A stridency of sisterly squeals and laughter and frequent phone calls fill the stage as the sisters gather. Bottles of coke are consumed endlessly and protagonists come and go: principally Meg’s old boyfriend, Doc; and Babe’s new lawyer, Barnette Lloyd.
The cast does well overall with their Mississippi accents.
While Allison Scharber brings a ditsy emotional big dipper to life as Babe, who has shot her husband in the stomach and keeps a secret black lover, it is somehow Cheryl Douglas as the self-centred failed singer, Meg, whose arresting stage presence really sparks the sisterly chemistry. Damaged souls all, they rile and reconcile, jest and protest, accuse and confess in a wild ride of emotional extremes. These are juicy roles for actresses and, with Deborah Proeve as nasty Chick Boyle, the Rep has found a good set. Similarly the two Mississippi males are nicely cast. Adam Schultz, looking like Tom Wolfe in his straw hat and plantation suit, asserts an aura of suave dependability with just a streak of slippery hidden agenda. Of course, it is hard to find Steve Marvanek giving anything other than a fine performance. Here, as Meg’s once-abandoned lover, he achieves a power of understated poignancy with almost copybook use of dramatic restraint. He is just a jewel in this production.
Pandemic lockdown threw a huge spanner in director Geoff Brittain’s original plans for this show and it had to be put on hold for the covid year of darkened theatres. Now, with a partially altered cast and most of The Rep’s tried and true production team, it has risen to be the first full onstage Rep production for 2021, albeit still with covid seating.
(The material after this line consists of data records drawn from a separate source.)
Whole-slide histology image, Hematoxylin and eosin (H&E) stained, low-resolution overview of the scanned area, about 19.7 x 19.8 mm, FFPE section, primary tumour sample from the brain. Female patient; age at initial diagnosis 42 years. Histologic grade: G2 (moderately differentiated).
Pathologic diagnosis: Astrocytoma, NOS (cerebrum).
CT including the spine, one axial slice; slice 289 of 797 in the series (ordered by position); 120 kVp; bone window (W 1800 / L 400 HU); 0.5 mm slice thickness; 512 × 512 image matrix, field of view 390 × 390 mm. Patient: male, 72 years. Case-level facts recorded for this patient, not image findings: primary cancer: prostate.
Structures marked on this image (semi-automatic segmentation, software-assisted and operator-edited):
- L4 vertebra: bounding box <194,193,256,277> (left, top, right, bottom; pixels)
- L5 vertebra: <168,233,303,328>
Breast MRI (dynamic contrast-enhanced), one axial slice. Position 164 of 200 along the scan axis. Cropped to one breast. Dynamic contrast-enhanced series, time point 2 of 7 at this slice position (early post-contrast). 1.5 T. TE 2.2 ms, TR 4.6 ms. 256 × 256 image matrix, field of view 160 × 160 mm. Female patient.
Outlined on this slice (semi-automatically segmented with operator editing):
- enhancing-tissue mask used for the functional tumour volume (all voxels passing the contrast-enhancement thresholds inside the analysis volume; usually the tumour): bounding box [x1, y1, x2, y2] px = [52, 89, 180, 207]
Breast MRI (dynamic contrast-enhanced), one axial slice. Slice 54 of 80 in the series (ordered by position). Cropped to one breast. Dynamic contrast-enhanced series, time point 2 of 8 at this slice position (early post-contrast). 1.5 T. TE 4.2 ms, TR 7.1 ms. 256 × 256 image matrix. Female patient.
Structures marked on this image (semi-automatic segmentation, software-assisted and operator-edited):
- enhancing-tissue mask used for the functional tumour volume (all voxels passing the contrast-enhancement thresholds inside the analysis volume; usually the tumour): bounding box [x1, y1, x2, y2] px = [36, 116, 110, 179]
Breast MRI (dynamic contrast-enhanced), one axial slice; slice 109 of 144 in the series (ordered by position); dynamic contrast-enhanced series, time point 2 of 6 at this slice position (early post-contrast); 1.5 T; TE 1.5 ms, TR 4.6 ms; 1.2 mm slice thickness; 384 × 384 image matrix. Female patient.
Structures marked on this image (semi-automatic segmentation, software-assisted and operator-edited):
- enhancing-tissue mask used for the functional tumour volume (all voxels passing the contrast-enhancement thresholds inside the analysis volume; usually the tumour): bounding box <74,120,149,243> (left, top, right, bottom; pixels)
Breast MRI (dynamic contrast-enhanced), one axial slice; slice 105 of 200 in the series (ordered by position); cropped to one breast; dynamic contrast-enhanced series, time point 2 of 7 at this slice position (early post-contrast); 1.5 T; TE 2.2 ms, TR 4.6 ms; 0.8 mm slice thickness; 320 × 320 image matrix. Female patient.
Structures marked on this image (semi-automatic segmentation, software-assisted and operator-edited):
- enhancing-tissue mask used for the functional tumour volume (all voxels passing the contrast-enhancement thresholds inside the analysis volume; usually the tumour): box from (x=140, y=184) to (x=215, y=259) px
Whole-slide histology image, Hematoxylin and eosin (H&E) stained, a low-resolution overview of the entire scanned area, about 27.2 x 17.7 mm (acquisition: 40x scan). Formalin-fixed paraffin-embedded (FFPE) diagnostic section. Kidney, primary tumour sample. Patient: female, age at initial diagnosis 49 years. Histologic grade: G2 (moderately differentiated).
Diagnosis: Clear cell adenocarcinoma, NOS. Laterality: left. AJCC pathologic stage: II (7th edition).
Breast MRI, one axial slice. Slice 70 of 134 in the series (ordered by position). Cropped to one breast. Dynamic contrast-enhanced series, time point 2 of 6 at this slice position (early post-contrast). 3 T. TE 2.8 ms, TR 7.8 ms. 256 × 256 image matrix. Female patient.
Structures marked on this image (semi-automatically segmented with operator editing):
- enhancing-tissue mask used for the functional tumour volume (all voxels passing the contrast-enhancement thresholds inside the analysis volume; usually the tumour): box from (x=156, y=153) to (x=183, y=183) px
As for many complex, multi-character plays, Crimes of the Heart takes its time in filling out the strands which will weave the plot together. Hence, the production may seem slow-developing initially. In the second act its intensity has developed, the cast has relaxed into fully-fledged and now familiar characters, and by curtain time it has proven to be a rather satisfying experience.